The house was in a secluded part and there was a constant flow of people who came to greet him with garlands and fruit. One day, a man asked if he would like to see a baby elephant and naturally we went to see it. It was about two weeks old and the big mother was nervous and very protective, we were told. The car took us out of town, past the squalor and dirt to a river with brown water, with a village on its bank; tall and heavy trees surrounded it. The big dark mother and the baby were there. He stayed there for several hours till the mother got used to him; he had to be introduced, was allowed to touch her long trunk and to feed her some fruit and sugar cane. The sensitive end of the trunk was asking for more, and apples and bananas went into her wide mouth. The newly-born baby was standing, waving her tiny trunk, between her mother’s legs. She was a small replica of her big mother. At last the mother allowed him to touch her baby; its skin was not too rough and its trunk was constantly on the move, much more alive than the rest of it. The mother was watching all the time and her keeper had to reassure her from time to time. It was a playful baby.
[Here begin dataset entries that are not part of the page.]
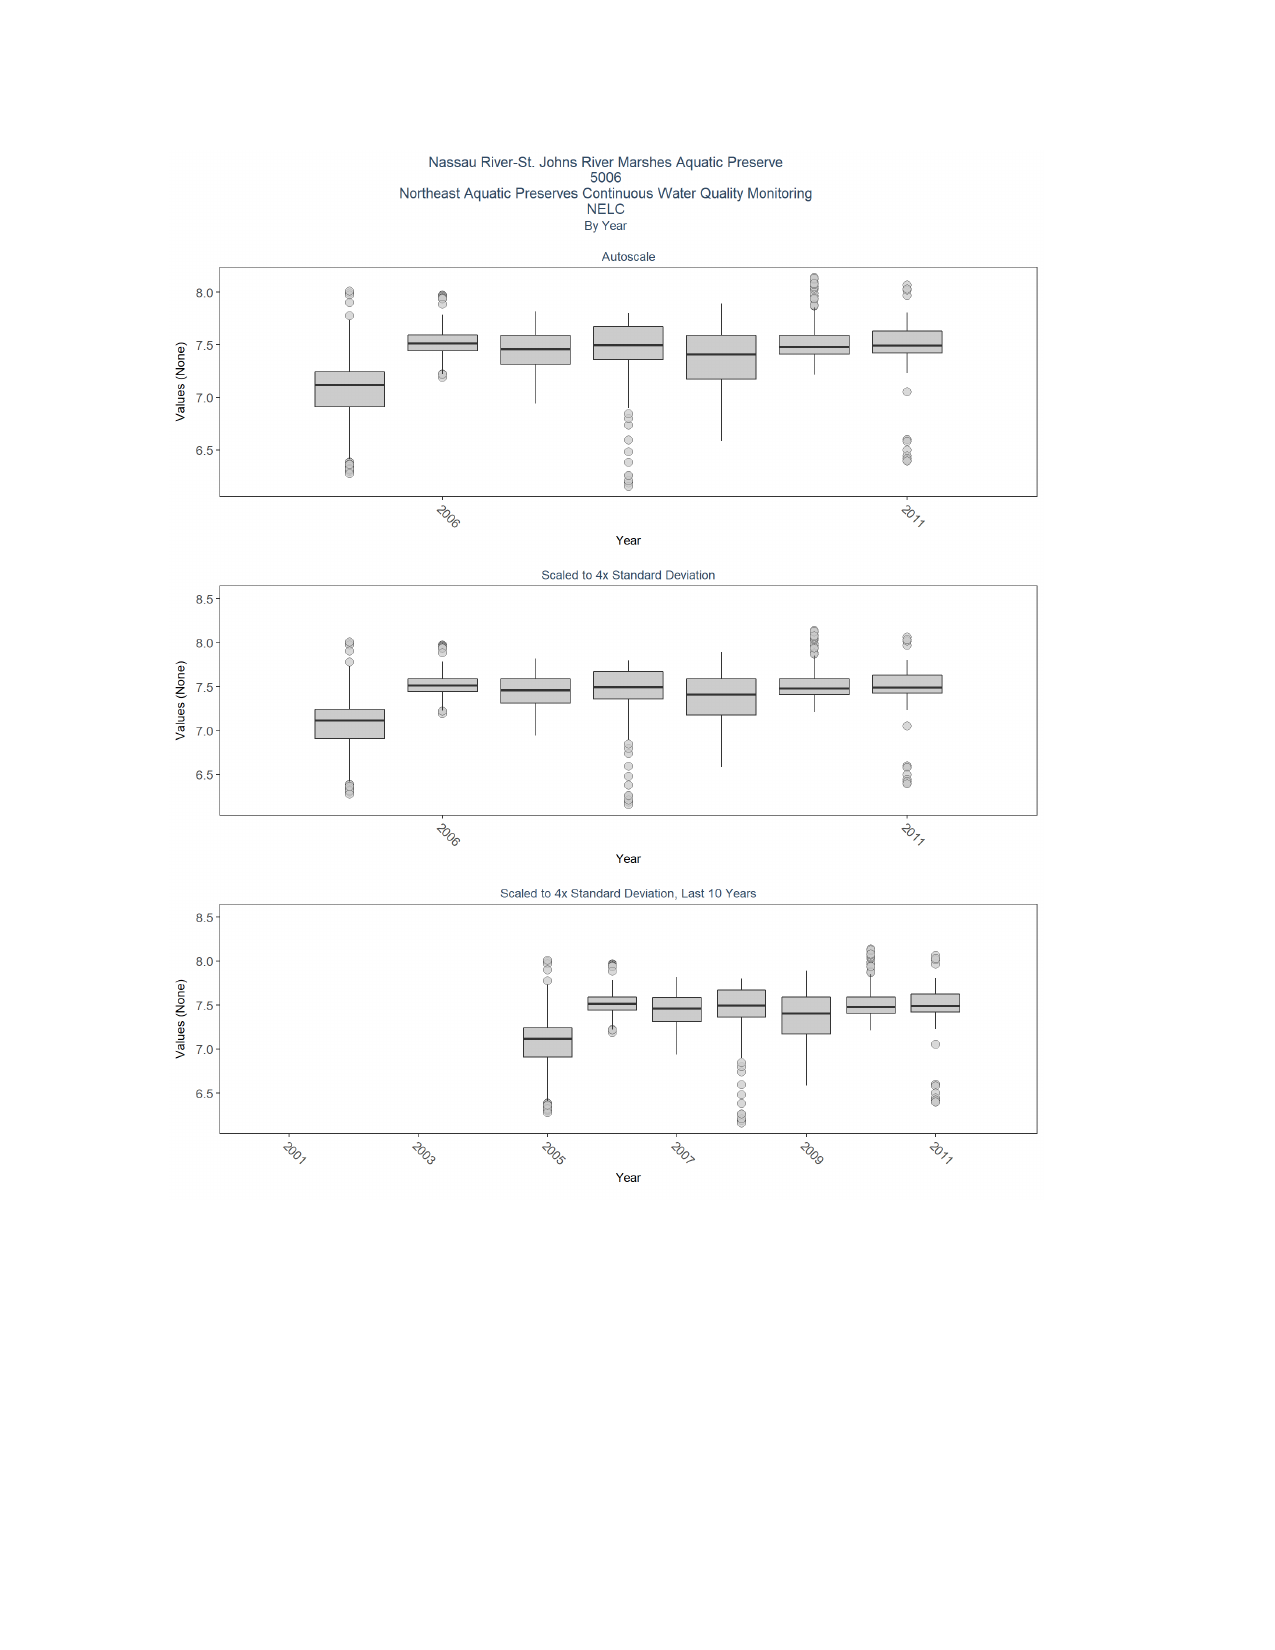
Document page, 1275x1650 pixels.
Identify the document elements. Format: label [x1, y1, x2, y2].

picture [168, 150, 1044, 1200]
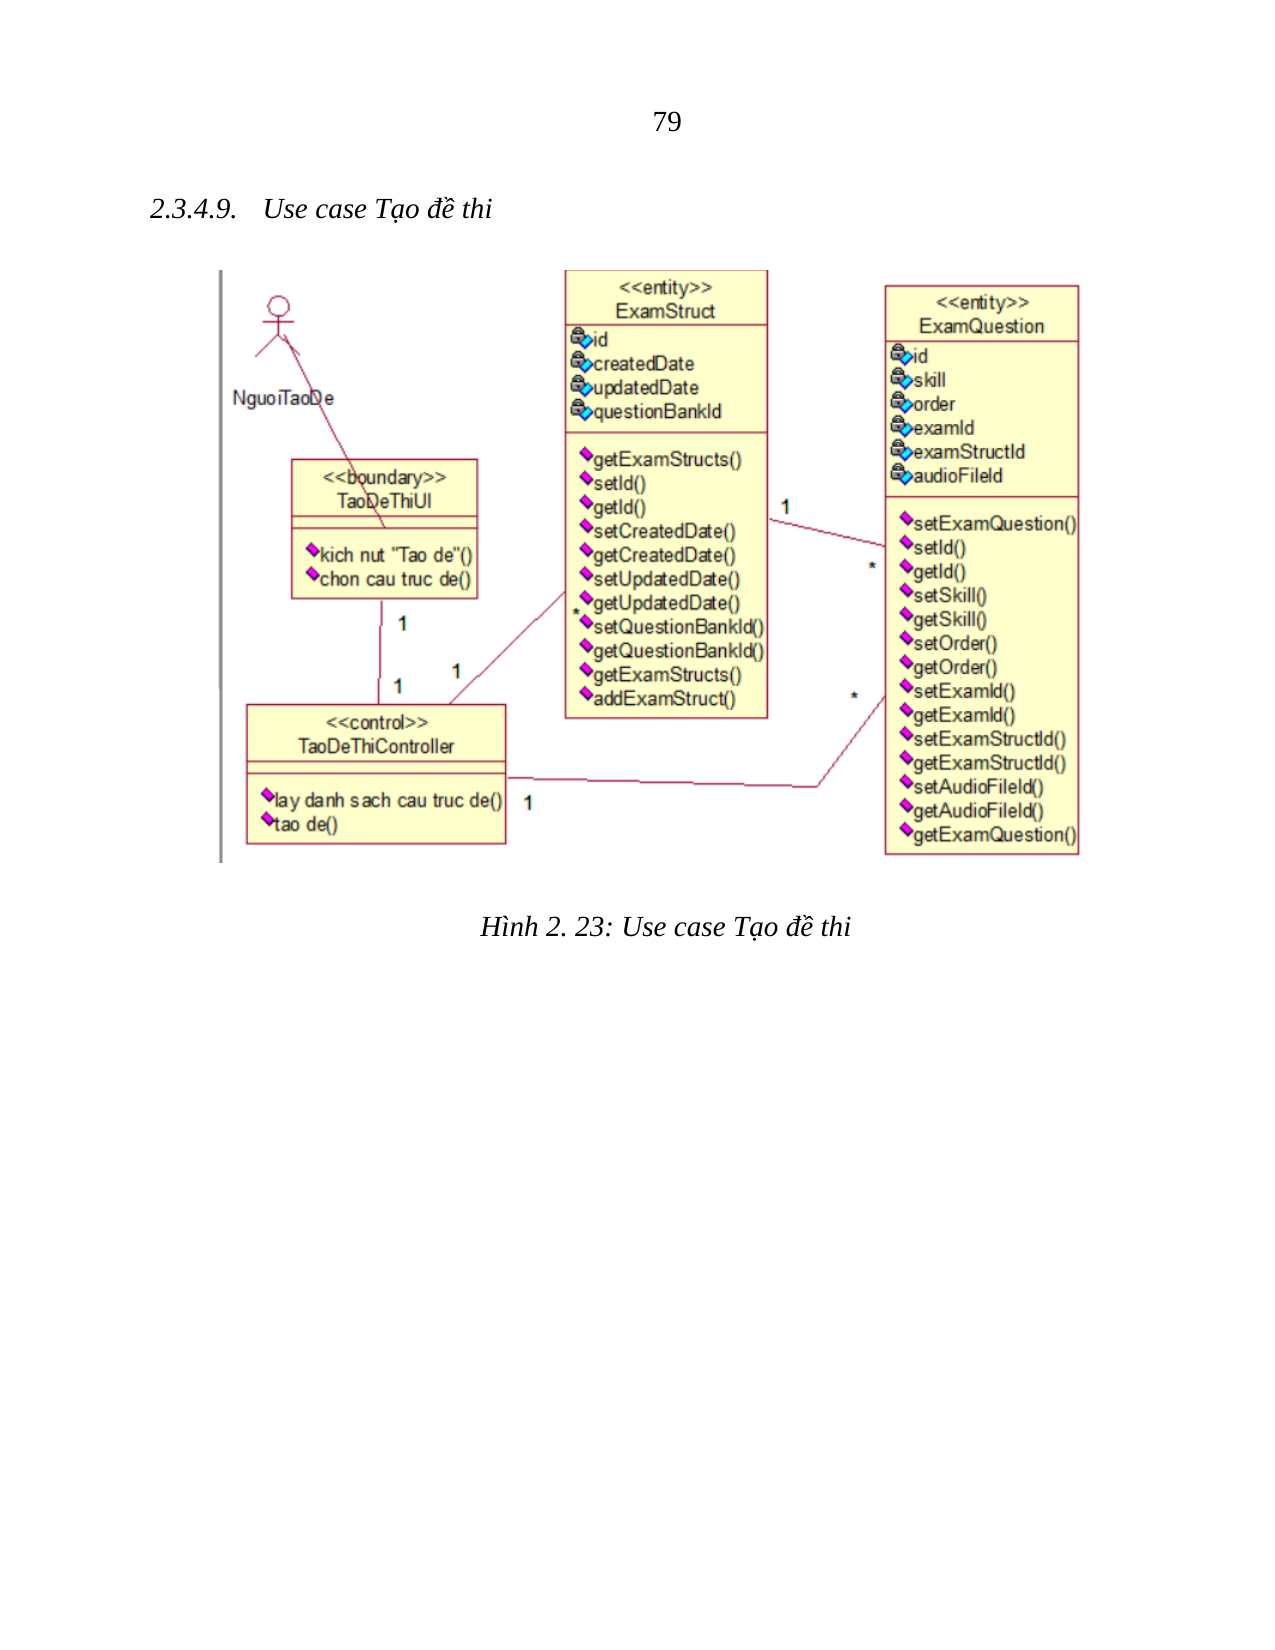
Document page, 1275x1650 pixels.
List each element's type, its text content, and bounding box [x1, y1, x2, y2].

subtitle Use case Tạo đề thi [150, 191, 1125, 224]
text Hình 2. 23: Use case Tạo đề thi [150, 909, 1125, 942]
picture [218, 270, 1116, 863]
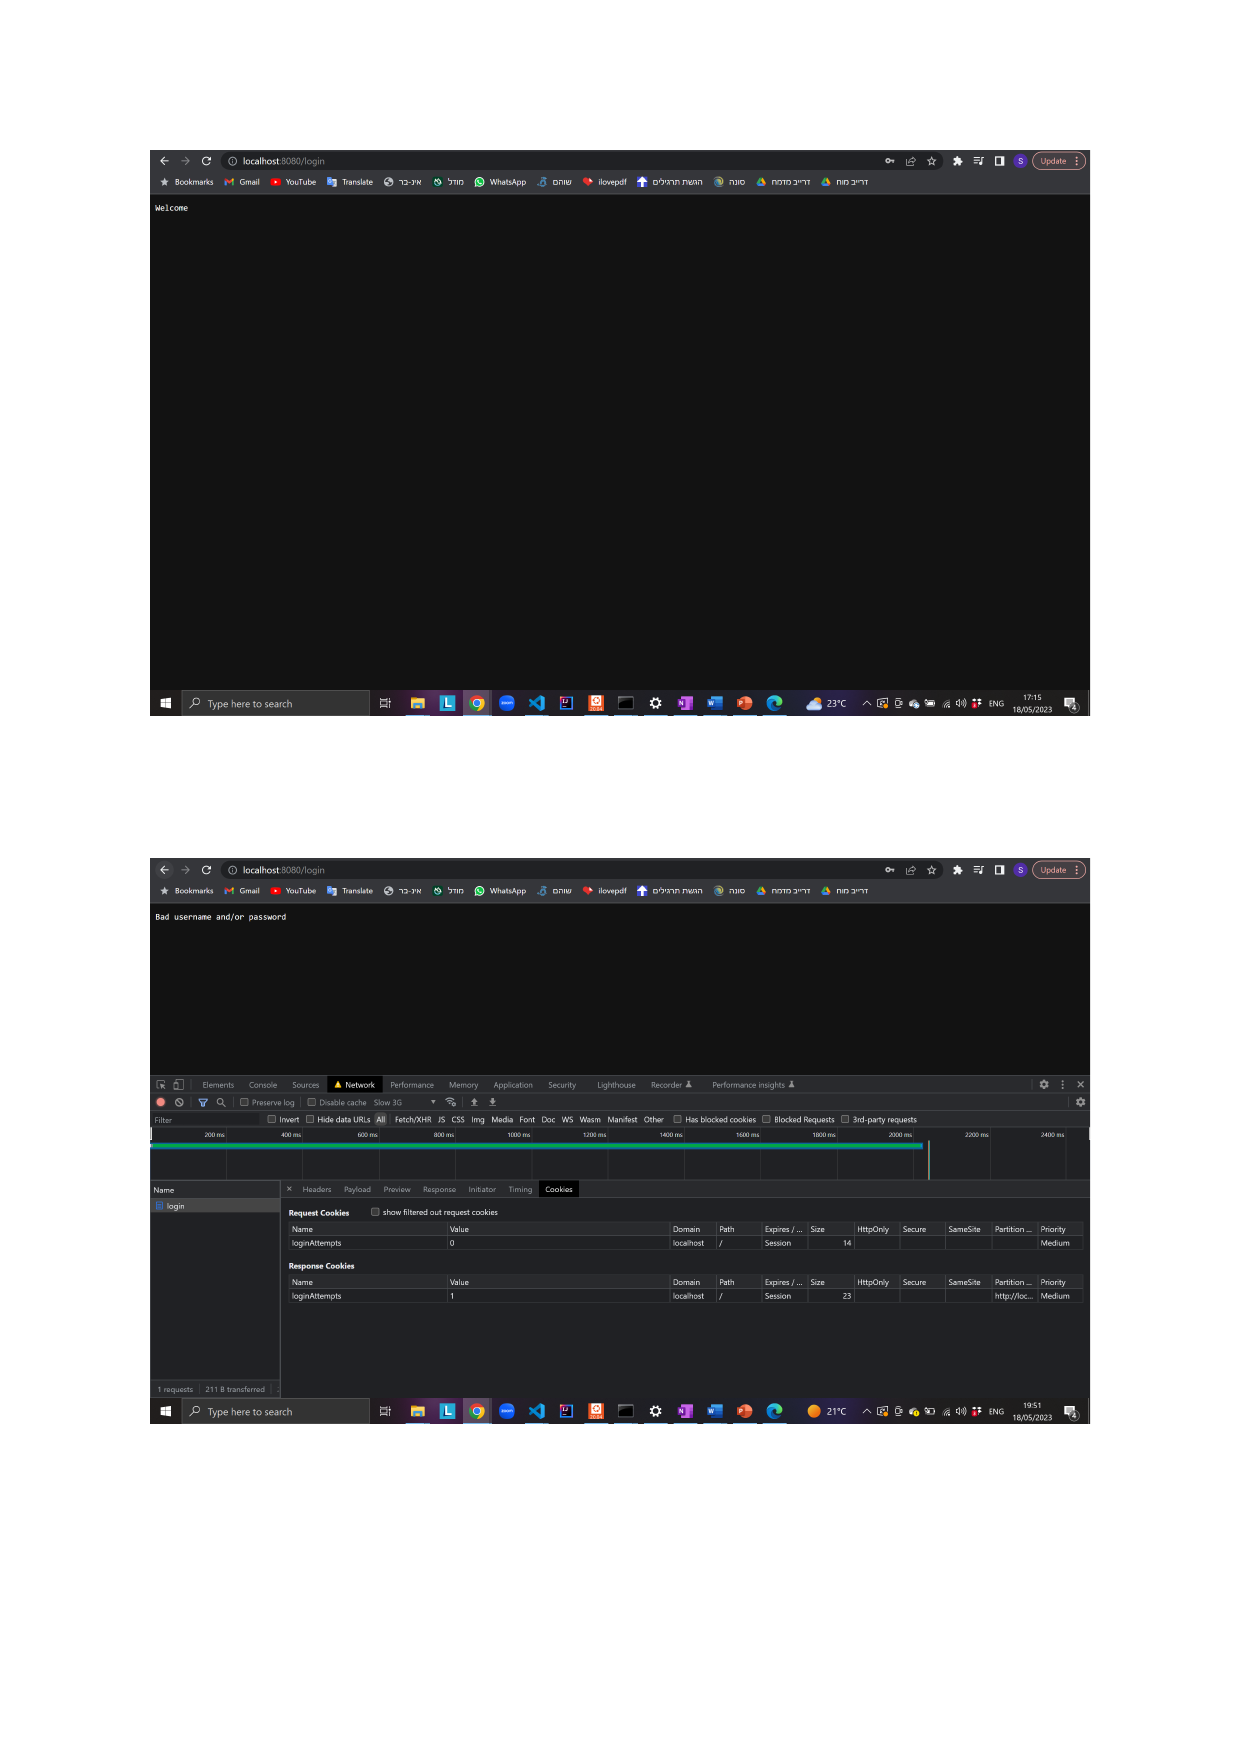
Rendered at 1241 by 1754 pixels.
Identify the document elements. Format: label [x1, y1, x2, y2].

picture [150, 150, 1091, 716]
picture [150, 858, 1091, 1424]
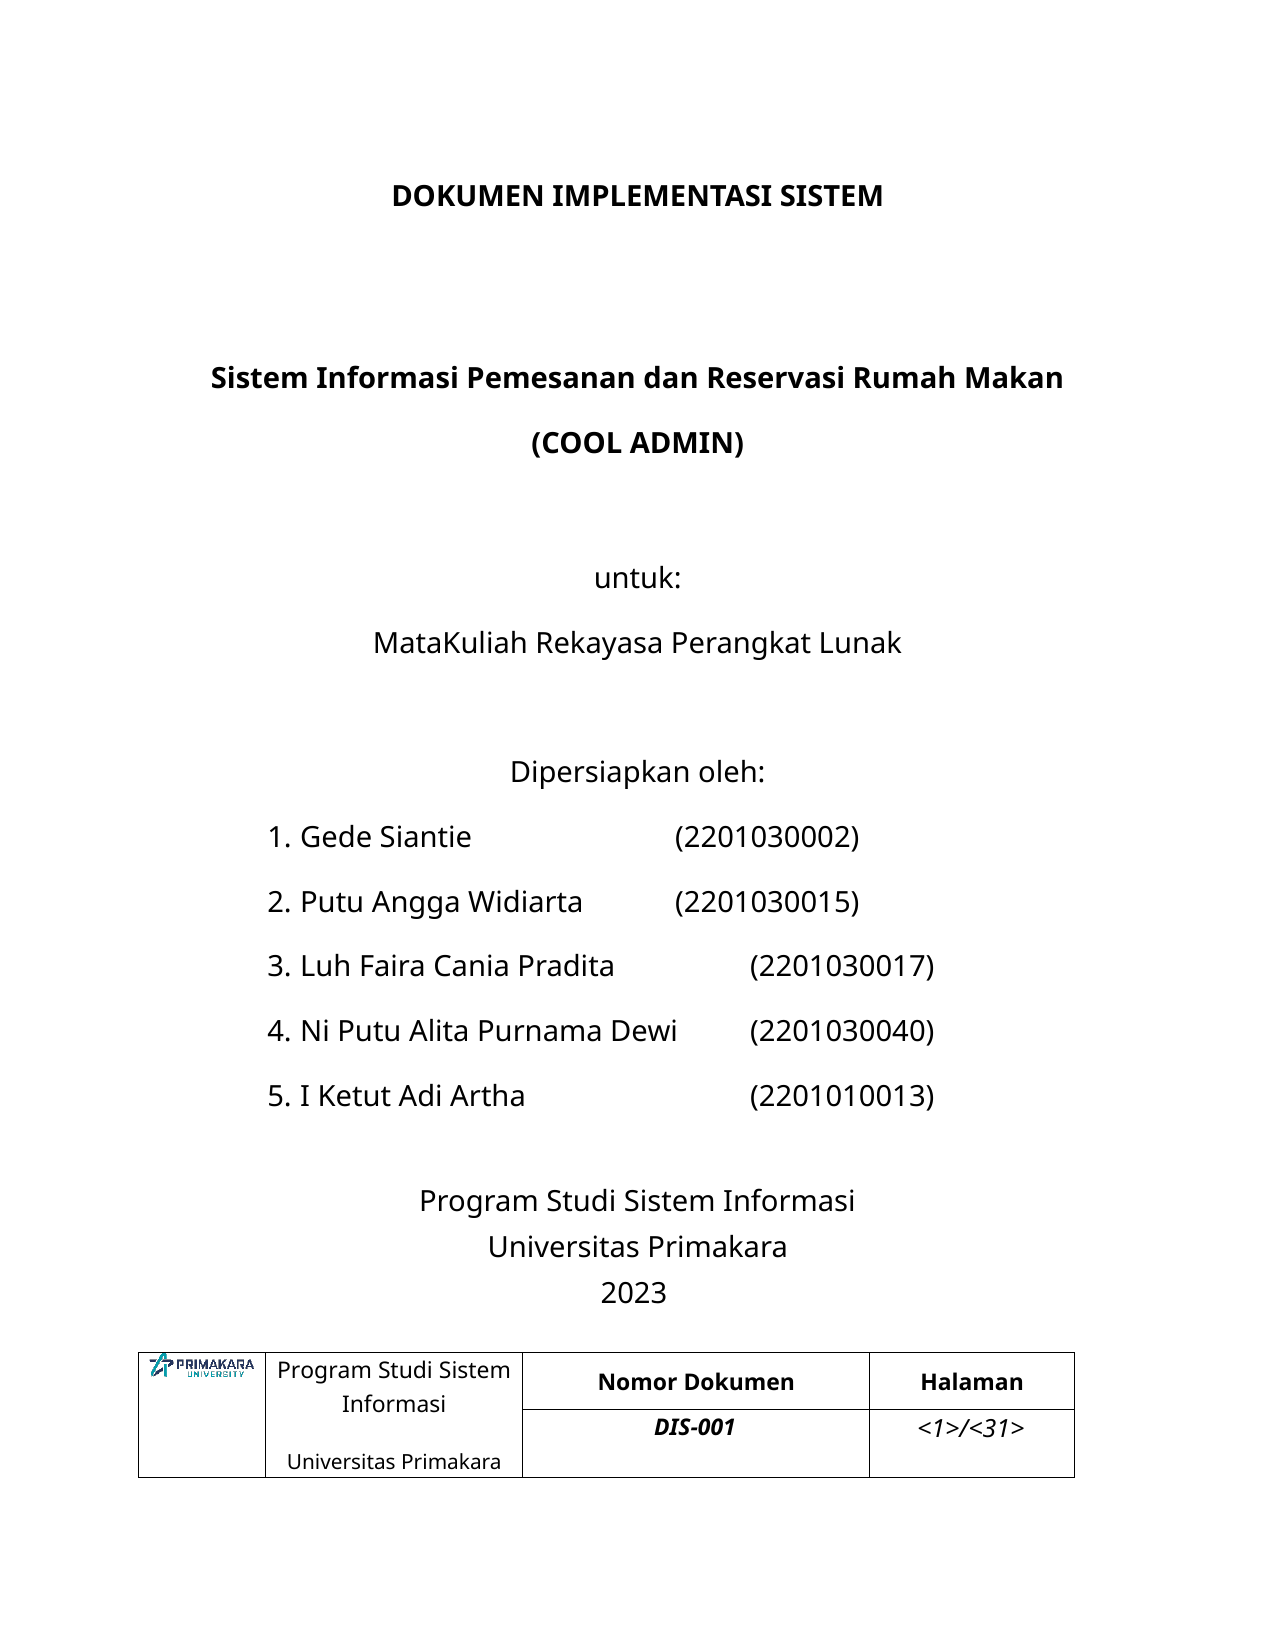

The woman came into the small room deeply distressed. Her son was killed in the war: “I loved him very much and he was my only child; he was well-educated and had the promise of great goodness and talent. He was killed and why should it happen to him and to me? There was real affection, love between us. It was such a cruel thing to happen.” She was sobbing and there seemed to be no end to her tears. She took his hand and presently she became quiet enough to listen.
We spend so much money on educating our children; we give them so much care; we become deeply attached to them; they fill our lonely lives; in them we find our fulfilment, our sense of continuity.